Yeah, thats the last thing I need on the last mile of my run, is to breathe in your burning waste you ignorant fucking wankers

[smiley=furious3.gif]


----------



## vernan (May 27, 2002)

Absolutely right. Was thinking that yesterday.

"Ooh, it's a nice day - first of the year. I know what, I'll burn everything in sight and make things unpleasant for everyone else". Is it only old people who have bonfires BTW?


----------



## raven (May 7, 2002)

Thought exactly the same on Sunday. My wife and I were walking into Putney, and thought it was getting hazy etc, and then breathed in a lung-full of the stuff. I think they were burning leaves or something, and it was one of those bonfires where there are no flames, just thick smoke. Tossers.
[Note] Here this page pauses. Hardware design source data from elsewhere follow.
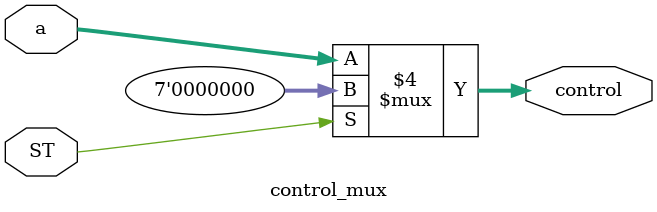
<source format=v>
`timescale 1ns / 1ps


module control_mux(
input [6:0] a,
input ST,
output reg [6:0] control
);

always @(*) begin
    if (ST == 0)
        control <= a;
    else
        control <= 7'b0; 
end
endmodule

</source>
I thought that it was banned in London. :-/


----------



## Dotti (Mar 9, 2003)

I thought all fires were illegal during the day until 7pm! After this time your allowed I thought but maybe I am wrong :-/


----------



## Nik-S3 (Nov 6, 2002)

I have no idea what the law is to be honest, I had an inkling it was just illegal full stop

Why people cant take their rubbish to the dump like everyone else, and not insist on burning it causing discomfort for anyone in the vicinity infuriates me

[smiley=furious3.gif]

Vernan,

Old people and pikeys I think mate ! ;D


----------



## Guy (May 13, 2002)

> Yeah, thats the last thing I need on the last mile of my run, is to breathe in your burning waste you ignorant fucking wankers


Just how dare you use up my O2 by running. This is a wholly unnessary waste of Earth's valuable resources. If you feel you are getting overweight when not running you should stand by my burning rubbish and just let the fat melt away.

I'll bet you even drive a TT that produces waste products as well. Bah Humbug!


----------



## Andy_TT (Jun 5, 2002)

Wait till the summer comes and all the neighbors start lighting the BBQ's. It all starts with three gallons of paraffin, they then proceed to burn heaps of sausages and burgers while filling the whole neighborhood with the stench of a river Ganges funeral pile.

Why do we pay hundreds of pounds for efficient and clean cookers just to resort to cave man cooking the minute the sun appears, give me a good bonfire any day to a stinky BBQ.


----------